INSTRUCTIONS
1: Reproduce the passage of the Impala UDF post starting with "I have an UDF" and going on through "between different components.".
2: Answer these questions from the Impala UDF post:
(a) In what language is the UDF written?
(b) What is the name of the global variable set in the UDF?
(c) What number is given after "limit" in the query?
3: Continue the Impala UDF post from the point where it stops.

STUDY TEXT
══════════════════════════════
I have an UDF written in Java which propagates last non null value through rows ordered by row_number only if actual value is 9. Those values can make distinction between different components.
For example:
Row number | Component | Value
---------------------------------
1 1 3
2 1 4
3 1 NULL
4 1 NULL
5 2 3
6 2 9
7 1 9
8 1 5
9 2 6
10 1 9
Should result in:
Row number | Component | Value
---------------------------------
1 1 3
2 1 4
3 1 NULL
4 1 NULL
5 2 3
6 2 3
7 1 4
8 1 5
9 2 6
10 1 5
In order to save last non null value, i set a global variable in the UDF, which would be in charge of distributing the last registered value:
HashMap<String, String> hmapS = new HashMap<String, String>();
First i order the rows, then i use the UDF:
select my_udf(component,value) as propagated_value
from(
select row_number,component, value
order by row_number
limit 99999999 -- Need this so that impala orders rows
)a
Problem is that the order is not respected by 'hmapS'.
══════════════════════════════
SUPPLIED MATERIAL
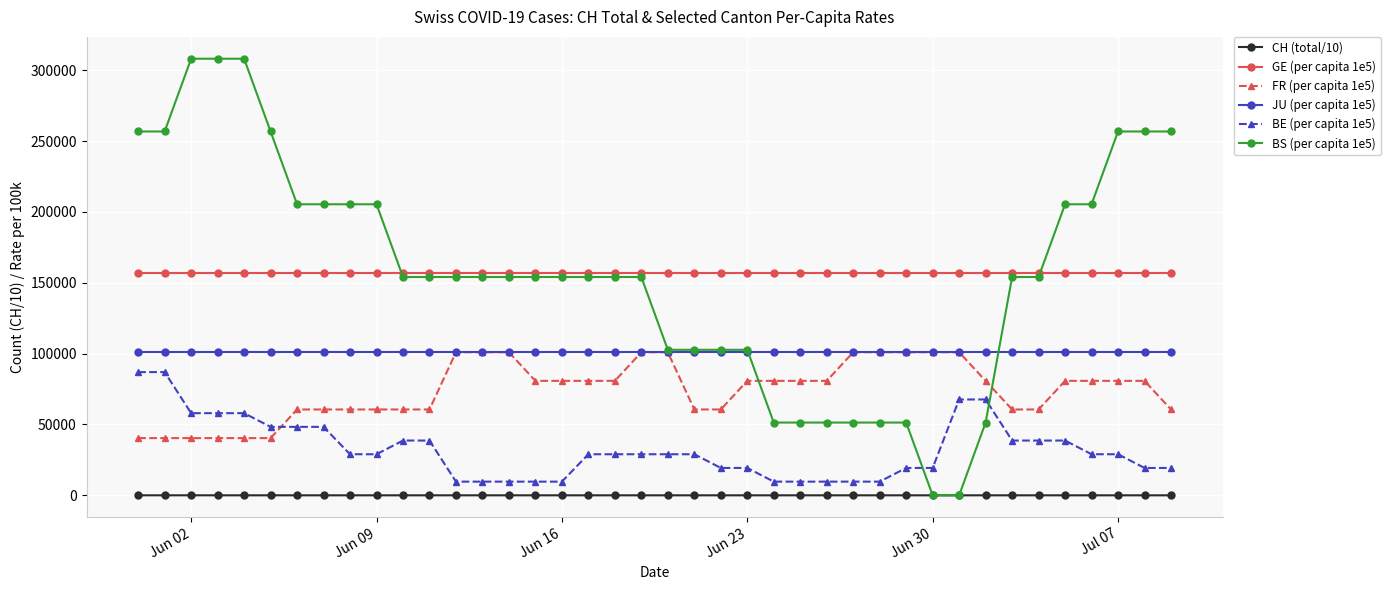

Which series has the widest spread of values?

BS (per capita 1e5)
══════════════════════════════
ANSWERS BY ITEM
1:
I have an UDF written in Java which propagates last non null value through rows ordered by row_number only if actual value is 9. Those values can make distinction between different components.

2:
(a) Java
(b) hmapS
(c) 99999999

3:
In the example above, i could sometimes get:
Row number | Component | Value
---------------------------------
1 1 3
2 1 4
3 1 NULL
4 1 NULL
5 2 3
6 2 6
7 1 3
8 1 5
9 2 6
10 1 3
It looks like a race condition, and that a java udf does not really respect the 'order by row_number'.
How could i make it respect it?
This would be the UDF code, in case it helps:
@UDFType(deterministic = true, stateful = false)
public class PropVarUT
extends UDF
{
HashMap<String, String> hmapS = new HashMap<String, String>();
// Only propagate when value is 9
public String evaluate(String component, String value)
{
String output = null;
if(value !=null)
{
if (value.equals("9"))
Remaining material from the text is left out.